The so-called Mode 3 is an undocumented Nikon DSLR feature which I came across on the internet when looking for noise reduction techniques in astrophotography. There’s some information on it here but nothing specific to the D700. It’s possible that Mode 3 is irrelevant for later Nikon DSLRs.

Briefly put, the consensus is that Nikon’s raw NEF format isn’t really raw, i.e. it isn’t a pristine dump of the sensor, with some amount of noise reduction being performed using a median filter. This can possibly reduce the signal content from faint stars. To circumvent Nikon’s median filter and to obtain the unprocessed sensor data, Mode 3 is performed by enabling long-exposure NR from the DSLR menu. Long-exposure NR takes two photographs instead of one; the second one is used for dark frame subtraction. If the camera is powered off during the second photo, then the camera panics and writes the first (untouched) photo to the memory card.

To test this out, I took two photos of Alnitak (Zeta Orionis, or the left-most star on Orion’s belt). The first one is a 120-second exposure at 200mm f/4, ISO 800. The second one was taken with long-exposure NR enabled, but with the camera powered off during the second photo. A side-by-side comparison is shown below (click on it for the full-sized version):

Mode3Comparison

For reference, Alnitak is the brightest star in the image, with the Flame Nebula directly above and the Horsehead Nebula showing as a faint red cloud below it, towards the left. It’s a very interesting part of the sky, but more on that later.

The photo on the right was taken with the Mode 3 technique. If one looks at it long enough, one can immediately see additional stars (e.g. right next to Alnitak itself). But what’s more interesting is that all the additional stars appear to the right of their reference points on the image on the left.
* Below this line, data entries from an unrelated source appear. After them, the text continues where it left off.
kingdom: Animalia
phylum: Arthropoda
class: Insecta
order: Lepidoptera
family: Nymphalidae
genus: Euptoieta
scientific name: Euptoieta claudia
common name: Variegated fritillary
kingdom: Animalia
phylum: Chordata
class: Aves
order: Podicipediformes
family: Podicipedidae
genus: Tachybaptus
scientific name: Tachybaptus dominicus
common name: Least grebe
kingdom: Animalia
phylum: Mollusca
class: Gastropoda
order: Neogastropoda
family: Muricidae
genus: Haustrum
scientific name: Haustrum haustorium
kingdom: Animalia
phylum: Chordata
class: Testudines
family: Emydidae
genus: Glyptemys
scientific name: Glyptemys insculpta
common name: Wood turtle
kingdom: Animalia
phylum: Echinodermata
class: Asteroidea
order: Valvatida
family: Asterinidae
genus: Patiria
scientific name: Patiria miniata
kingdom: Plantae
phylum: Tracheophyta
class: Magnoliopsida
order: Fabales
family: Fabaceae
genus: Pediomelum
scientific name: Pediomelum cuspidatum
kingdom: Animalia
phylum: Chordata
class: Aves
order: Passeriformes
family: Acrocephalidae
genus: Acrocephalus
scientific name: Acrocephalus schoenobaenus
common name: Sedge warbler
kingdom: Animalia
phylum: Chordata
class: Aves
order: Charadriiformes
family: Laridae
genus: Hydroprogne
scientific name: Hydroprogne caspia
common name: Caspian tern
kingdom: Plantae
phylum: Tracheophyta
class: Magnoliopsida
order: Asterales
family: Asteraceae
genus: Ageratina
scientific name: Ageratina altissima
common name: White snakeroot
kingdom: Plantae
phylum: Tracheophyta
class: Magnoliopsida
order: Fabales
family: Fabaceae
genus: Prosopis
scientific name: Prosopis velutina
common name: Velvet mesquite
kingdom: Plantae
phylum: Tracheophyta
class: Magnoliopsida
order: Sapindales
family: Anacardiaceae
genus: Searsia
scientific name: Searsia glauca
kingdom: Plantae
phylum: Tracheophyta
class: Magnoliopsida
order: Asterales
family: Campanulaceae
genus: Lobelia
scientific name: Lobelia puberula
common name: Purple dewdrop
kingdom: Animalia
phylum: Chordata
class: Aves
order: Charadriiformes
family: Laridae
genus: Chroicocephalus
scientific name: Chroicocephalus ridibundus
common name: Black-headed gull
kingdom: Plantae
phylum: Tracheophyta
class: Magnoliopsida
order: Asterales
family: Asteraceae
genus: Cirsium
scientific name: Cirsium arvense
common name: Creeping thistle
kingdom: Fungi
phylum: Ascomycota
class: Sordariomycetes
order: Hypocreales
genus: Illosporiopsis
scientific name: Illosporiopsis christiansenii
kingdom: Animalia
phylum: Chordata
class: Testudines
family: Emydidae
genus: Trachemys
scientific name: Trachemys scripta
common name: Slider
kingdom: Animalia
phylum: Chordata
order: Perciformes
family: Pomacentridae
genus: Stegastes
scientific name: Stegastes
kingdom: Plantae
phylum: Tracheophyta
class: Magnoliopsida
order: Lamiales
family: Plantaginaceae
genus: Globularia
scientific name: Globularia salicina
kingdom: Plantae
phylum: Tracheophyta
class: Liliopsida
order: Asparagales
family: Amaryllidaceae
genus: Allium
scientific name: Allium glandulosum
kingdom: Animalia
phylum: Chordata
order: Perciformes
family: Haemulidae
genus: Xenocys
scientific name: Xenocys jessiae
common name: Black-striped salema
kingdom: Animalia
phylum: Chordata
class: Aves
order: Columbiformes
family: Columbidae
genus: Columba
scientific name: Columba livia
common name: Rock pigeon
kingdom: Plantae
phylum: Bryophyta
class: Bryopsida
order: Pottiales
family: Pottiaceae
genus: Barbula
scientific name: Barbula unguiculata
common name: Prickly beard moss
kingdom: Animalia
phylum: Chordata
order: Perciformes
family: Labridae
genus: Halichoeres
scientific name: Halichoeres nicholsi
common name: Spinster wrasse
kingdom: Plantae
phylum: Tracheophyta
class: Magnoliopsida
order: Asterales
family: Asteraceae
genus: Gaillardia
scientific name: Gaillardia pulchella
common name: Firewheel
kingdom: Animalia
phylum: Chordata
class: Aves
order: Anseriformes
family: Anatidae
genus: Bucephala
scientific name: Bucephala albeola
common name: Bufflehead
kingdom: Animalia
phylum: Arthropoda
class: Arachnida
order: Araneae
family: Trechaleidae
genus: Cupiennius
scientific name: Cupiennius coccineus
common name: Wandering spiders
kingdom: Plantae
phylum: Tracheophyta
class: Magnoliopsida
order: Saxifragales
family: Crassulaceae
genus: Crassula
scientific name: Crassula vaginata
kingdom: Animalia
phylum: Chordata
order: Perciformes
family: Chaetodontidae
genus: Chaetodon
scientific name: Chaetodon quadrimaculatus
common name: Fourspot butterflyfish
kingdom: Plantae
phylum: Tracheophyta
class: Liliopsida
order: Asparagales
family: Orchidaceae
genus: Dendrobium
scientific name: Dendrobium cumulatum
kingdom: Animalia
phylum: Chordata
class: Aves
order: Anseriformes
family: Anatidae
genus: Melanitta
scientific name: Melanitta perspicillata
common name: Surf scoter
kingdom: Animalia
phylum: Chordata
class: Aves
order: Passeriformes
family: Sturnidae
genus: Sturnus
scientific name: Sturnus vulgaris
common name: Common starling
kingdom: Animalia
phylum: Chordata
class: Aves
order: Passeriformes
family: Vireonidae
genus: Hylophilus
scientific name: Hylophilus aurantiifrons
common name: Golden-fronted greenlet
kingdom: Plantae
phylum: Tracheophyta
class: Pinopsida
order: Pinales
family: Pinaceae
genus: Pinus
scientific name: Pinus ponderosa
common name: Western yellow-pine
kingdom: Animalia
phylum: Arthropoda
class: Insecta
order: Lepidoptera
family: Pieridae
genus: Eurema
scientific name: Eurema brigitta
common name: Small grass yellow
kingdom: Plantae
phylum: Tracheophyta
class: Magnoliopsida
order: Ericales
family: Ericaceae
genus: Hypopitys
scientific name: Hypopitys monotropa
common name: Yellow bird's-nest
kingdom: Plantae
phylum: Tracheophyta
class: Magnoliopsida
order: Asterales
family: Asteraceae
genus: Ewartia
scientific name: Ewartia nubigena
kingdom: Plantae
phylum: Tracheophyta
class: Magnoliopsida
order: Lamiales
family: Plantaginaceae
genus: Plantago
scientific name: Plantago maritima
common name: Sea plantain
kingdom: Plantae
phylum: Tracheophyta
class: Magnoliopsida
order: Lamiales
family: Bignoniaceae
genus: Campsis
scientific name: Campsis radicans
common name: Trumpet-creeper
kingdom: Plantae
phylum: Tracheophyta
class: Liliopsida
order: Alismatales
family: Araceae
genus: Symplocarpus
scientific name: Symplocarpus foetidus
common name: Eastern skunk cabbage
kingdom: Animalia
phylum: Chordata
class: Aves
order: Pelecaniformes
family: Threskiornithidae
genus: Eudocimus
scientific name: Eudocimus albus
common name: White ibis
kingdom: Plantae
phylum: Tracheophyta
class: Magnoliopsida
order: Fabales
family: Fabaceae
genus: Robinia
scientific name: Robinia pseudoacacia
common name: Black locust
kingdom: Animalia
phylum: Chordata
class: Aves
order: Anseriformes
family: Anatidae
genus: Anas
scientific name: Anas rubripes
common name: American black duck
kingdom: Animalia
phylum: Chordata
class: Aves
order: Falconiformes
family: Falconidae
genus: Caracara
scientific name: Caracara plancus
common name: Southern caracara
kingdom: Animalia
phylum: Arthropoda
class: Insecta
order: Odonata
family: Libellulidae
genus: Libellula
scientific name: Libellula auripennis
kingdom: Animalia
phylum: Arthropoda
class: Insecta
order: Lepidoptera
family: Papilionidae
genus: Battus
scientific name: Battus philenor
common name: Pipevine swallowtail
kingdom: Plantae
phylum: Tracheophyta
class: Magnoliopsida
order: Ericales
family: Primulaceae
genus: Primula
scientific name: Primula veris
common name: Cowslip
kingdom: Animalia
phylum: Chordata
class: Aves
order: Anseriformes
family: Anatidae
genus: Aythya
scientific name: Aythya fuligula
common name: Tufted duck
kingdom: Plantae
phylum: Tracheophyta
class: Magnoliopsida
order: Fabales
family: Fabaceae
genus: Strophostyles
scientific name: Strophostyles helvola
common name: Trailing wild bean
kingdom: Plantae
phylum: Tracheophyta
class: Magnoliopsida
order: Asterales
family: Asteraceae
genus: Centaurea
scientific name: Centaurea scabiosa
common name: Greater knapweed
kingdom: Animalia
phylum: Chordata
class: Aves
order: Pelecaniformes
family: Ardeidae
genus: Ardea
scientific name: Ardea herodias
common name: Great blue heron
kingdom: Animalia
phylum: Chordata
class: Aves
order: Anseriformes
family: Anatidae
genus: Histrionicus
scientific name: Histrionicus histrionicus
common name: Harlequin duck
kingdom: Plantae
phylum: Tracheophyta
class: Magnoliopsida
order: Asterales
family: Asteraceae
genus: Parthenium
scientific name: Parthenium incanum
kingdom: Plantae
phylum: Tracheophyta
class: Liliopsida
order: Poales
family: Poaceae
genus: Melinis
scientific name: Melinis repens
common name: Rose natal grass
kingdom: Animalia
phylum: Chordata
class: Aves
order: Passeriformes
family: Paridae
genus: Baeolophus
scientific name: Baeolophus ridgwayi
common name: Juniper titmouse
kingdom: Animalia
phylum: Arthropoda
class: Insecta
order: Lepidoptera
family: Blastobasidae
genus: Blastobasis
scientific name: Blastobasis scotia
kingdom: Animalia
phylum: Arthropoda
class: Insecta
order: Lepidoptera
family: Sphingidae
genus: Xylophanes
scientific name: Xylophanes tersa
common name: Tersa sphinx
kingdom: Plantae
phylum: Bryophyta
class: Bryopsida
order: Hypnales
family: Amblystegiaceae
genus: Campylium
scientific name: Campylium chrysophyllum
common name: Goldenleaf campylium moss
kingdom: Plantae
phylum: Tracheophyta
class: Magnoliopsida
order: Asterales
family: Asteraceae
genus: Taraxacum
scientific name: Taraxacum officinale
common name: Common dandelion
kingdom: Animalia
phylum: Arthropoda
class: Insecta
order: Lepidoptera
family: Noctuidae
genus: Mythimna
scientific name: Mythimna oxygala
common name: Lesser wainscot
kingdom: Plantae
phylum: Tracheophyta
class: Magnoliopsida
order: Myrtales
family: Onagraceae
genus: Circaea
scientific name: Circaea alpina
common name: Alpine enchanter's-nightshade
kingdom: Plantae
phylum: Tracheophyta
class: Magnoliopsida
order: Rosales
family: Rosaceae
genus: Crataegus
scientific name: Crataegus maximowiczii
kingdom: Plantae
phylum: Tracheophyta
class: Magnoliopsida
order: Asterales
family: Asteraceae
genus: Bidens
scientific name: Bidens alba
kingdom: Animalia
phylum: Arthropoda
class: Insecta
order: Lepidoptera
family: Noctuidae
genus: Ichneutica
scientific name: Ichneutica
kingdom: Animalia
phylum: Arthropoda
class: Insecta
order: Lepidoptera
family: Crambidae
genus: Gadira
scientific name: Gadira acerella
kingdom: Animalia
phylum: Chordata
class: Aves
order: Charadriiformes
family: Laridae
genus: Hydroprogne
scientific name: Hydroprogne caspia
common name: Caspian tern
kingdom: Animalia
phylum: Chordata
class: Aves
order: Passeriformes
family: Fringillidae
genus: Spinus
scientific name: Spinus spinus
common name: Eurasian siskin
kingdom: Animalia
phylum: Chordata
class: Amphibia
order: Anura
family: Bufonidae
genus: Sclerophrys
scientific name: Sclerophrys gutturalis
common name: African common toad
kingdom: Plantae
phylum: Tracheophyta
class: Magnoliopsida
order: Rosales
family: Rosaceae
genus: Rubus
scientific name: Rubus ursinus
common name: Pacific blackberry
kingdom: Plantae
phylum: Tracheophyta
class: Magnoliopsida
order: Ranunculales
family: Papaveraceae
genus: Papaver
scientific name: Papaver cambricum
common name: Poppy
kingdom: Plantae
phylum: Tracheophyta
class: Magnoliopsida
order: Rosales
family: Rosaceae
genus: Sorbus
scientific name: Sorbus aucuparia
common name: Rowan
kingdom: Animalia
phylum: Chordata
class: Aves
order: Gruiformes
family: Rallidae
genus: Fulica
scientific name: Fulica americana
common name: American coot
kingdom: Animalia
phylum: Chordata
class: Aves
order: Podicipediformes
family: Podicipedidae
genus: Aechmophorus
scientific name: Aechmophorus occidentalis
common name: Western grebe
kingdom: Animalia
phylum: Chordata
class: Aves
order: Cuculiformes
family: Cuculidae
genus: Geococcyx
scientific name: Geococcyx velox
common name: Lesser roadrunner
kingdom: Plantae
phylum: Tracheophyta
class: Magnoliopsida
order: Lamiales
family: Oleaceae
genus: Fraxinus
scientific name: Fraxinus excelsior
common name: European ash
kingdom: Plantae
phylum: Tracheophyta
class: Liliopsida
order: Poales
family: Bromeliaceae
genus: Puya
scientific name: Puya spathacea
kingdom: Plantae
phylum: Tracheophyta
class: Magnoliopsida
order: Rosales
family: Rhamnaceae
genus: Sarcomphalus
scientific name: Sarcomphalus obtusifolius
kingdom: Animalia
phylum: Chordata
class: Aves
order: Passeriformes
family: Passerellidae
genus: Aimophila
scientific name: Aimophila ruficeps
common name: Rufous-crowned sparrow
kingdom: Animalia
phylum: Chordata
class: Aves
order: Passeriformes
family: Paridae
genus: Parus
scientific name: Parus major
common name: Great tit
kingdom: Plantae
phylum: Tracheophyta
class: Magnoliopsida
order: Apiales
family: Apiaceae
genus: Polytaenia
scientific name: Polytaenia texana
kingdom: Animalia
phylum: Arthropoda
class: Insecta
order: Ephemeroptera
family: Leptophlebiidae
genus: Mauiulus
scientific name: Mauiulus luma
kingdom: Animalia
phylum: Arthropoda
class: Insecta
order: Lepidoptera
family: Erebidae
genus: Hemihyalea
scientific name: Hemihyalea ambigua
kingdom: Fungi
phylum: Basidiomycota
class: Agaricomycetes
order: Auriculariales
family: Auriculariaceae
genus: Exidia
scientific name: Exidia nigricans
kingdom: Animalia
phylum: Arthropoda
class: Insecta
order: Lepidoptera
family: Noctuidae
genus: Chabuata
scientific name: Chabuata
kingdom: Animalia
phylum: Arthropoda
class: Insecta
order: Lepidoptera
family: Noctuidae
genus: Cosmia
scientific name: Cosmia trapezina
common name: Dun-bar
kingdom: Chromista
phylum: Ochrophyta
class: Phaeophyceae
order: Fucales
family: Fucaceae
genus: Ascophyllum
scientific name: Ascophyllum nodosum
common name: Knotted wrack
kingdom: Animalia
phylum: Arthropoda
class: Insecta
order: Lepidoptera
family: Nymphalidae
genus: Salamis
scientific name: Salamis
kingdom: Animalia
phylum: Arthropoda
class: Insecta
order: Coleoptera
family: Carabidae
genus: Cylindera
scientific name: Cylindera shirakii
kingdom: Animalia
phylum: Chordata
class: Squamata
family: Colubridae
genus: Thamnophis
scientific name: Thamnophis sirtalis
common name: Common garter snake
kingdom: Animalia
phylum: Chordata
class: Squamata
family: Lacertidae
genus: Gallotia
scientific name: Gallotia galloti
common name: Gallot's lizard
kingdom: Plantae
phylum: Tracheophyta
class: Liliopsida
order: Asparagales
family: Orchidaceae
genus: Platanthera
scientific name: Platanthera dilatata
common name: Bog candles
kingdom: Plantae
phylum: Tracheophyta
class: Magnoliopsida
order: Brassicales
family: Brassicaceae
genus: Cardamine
The fact that the additional ‘stars’ appear with a bias to the right of the image leads me to believe that they aren’t in fact stars, but an artifact of the imaging process. There’s obviously something going on with the sensor and/or Nikon’s image processing but my understanding of that process is limited. Whether that’s particular to my D700 or with all D700s, I don’t know. That aside, I’m not able to see a significant improvement in SNR using the Mode 3 technique. I also have to constantly hover around the camera, ready to power it off and on repeatedly, which isn’t fun when you’re taking a stack of photos (I’d much rather be looking at the skies).